__EXERCISE PROMPT__
Working from the records below, repeat exactly the lines starting at the line that contains "light switch plate 3.41 +0.29" and ending at the line that contains "the white kitchen cabinet at point (343, 133)", inclusive.

__SOURCE DATA__
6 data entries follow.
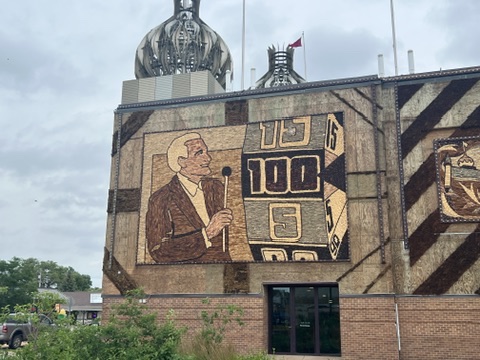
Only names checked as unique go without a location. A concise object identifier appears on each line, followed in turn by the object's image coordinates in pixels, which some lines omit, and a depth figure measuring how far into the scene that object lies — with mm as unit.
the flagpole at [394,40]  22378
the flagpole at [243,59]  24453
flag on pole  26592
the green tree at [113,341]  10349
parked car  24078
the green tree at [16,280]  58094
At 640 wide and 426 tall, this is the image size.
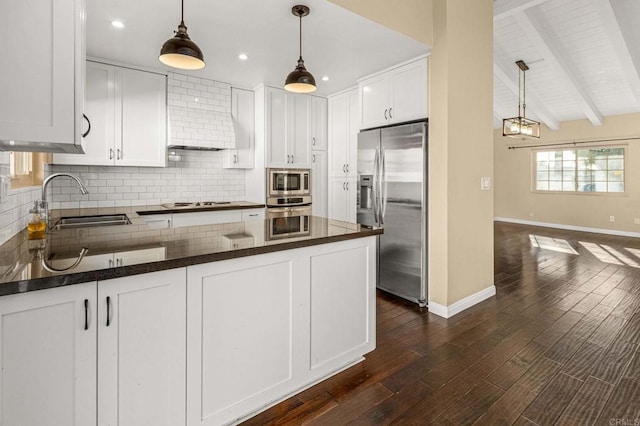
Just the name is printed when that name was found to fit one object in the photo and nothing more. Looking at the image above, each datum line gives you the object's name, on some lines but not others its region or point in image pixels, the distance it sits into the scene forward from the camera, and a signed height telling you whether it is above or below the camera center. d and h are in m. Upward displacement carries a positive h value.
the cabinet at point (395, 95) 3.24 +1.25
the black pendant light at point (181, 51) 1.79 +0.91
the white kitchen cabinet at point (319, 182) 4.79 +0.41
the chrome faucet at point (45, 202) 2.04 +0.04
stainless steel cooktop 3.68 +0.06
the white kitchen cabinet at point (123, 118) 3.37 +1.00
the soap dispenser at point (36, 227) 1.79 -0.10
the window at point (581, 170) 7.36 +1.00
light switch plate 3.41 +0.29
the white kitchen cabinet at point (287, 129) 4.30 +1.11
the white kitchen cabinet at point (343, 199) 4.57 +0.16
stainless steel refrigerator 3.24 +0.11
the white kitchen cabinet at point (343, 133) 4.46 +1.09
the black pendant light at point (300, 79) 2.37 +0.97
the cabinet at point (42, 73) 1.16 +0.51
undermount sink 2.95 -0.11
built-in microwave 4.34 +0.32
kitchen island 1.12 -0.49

* * *

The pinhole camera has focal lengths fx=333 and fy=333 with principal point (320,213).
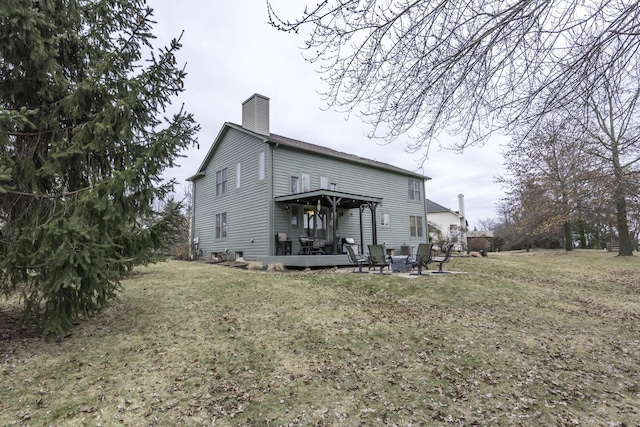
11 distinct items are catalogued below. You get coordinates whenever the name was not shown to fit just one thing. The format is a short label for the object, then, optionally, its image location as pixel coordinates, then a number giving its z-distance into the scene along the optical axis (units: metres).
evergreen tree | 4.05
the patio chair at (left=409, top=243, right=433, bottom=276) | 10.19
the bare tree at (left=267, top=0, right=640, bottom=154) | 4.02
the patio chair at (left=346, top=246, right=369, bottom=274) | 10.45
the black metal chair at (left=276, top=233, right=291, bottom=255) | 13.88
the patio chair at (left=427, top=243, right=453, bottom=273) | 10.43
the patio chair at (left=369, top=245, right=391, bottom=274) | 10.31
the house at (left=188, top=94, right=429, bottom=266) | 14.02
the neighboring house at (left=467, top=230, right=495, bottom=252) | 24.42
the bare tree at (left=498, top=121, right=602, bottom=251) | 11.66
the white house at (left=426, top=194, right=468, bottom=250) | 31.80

__OUTPUT OF THE EXERCISE__
light switch plate 3.41 +0.29
the white kitchen cabinet at point (287, 129) 4.30 +1.11
the white kitchen cabinet at point (343, 199) 4.57 +0.16
stainless steel refrigerator 3.24 +0.11
the white kitchen cabinet at point (343, 133) 4.46 +1.09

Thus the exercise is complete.